Casey Quinlan, a 59-year-old breast cancer survivor who lives near Richmond, Va., and millions of other uninsured people • Starting in October 2013, the uninsured will be able to sign up for taxpayer subsidized coverage either through private insurance plans or the Medicaid health care program. Coverage commences on Jan. 1, 2014. The law eventually is expected to provide health insurance to about 30 million of the estimated 50 million uninsured Americans. Insurers will not be able to turn away people with a history or medical problems, or charge them more. "What's at stake is whether or not the insurance market will be encouraged to recognize our presence and create products that are affordable for people with pre-existing conditions," Quinlan said.
Hospitals • Their stock zoomed Thursday after the Supreme Court ruling guaranteed them millions more paying customers. Some analysts expect the law to reduce uncompensated care losses borne by hospitals by about half. Currently about one-fourth of the care provided by hospitals is never paid for, either because debts can't be collected or the patient is uninsured. Stocks of big laboratories also rose. But insurance companies had a see-saw day, down sharply at first but recovering some lost ground. They'll get millions of new customers also, but they face new federal regulation and taxes they fear will drive up costs.
Family practice doctors • The law provides a pay boost for those treating Medicare patients, and takes other steps that could make general practitioners the new gatekeepers of a more efficient health care system.
Democrats • President Barack Obama and former House Speaker Nancy Pelosi devoted a vast amount of his first term to passing a health care law that has divided the nation. Democrats lost the House in the 2010 midterm elections partly on public displeasure with Medicare cuts embedded in the health care overhaul. By winning at the court, Obama and his party preserve historic legislation that liberals have been pining for over more than 50 years.
Solicitor General Donald Verrilli Jr. • Obama's top Supreme Court lawyer was maligned for his performance in both the health care and Arizona immigration cases. His argument in defense of the insurance requirement got off to a bad start when Verrilli appeared to choke on his words and had to take a drink of water. Turns out, he largely prevailed in both cases, in which he also was in charge of producing the administration's written legal briefs. That's perhaps just the latest indication one shouldn't hang too much on oral arguments.

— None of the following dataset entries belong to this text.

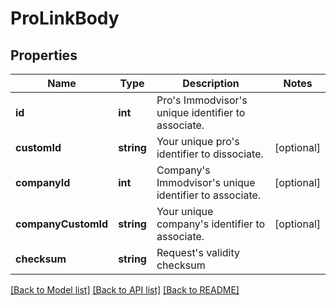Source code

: # ProLinkBody

## Properties
Name | Type | Description | Notes
------------ | ------------- | ------------- | -------------
**id** | **int** | Pro&#x27;s Immodvisor&#x27;s unique identifier to associate. | 
**customId** | **string** | Your unique pro&#x27;s identifier to dissociate. | [optional] 
**companyId** | **int** | Company&#x27;s Immodvisor&#x27;s unique identifier to associate. | [optional] 
**companyCustomId** | **string** | Your unique company&#x27;s identifier to associate. | [optional] 
**checksum** | **string** | Request&#x27;s validity checksum | 

[[Back to Model list]](../../README.md#documentation-for-models) [[Back to API list]](../../README.md#documentation-for-api-endpoints) [[Back to README]](../../README.md)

Chief Justice John Roberts • The darling of conservatives, Roberts finds himself in the unusual position of being praised by the left and criticized by the right following the health care ruling, and to a lesser extent, the Arizona immigration case in which he also sided with the court's liberals. On one level, these demonstrations of a willingness to break with conservatives could burnish Roberts' reputation as the neutral umpire he told his confirmation hearings he sought to be. On the other hand, the conservative Roberts may be very much in evidence when the court takes up affirmative action in the fall.
The National Federation of Independent Business • The powerhouse small business lobbying group played a pivotal role in derailing former President Bill Clinton's health care bill and was lead plaintiff in the case against Obama's overhaul. NFIB President Dan Danner said Thursday the group will continue to push for repeal, but odds of completely overturning the law seem slimmer now. The law imposes fines on employers that do not offer coverage, but companies with fewer than 50 workers are exempt, and that means most small businesses will not have to worry about the mandate. Moreover, most companies with 50 or more employees already provide coverage. Nonetheless, business groups generally see the health care law as an encroachment.
Republicans • From presidential candidate Mitt Romney, to congressional leaders like House Speaker John Boehner, R-Ohio, and Senate Minority Leader Mitch McConnell, R-Ky., it will get harder for Republicans to argue that the law should be wiped from the books. However, Republicans could regain the upper hand by targeting unpopular provisions for repeal, like tax increases on industry, cost controls and cuts to service providers.
States that didn't prepare • About half the states now find themselves in the position of the little piggy that built his house out of straw. Many Republican-led states held back on carrying out the law's plan to set up new insurance markets, confident the Supreme Court would toss out the whole thing. They're now in the position of watching Health and Human Services Secretary Kathleen Sebelius' federal bureaucrats come in and run the markets for them. Sebelius says she wants to play nice and will partner with any interested states. But you can bet it will be on her terms.
Justice Antonin Scalia • He sat glumly and silently as other justices read their takes on the health care law. Scalia was more vocal than any justice in his distaste for the law when the court heard arguments in March.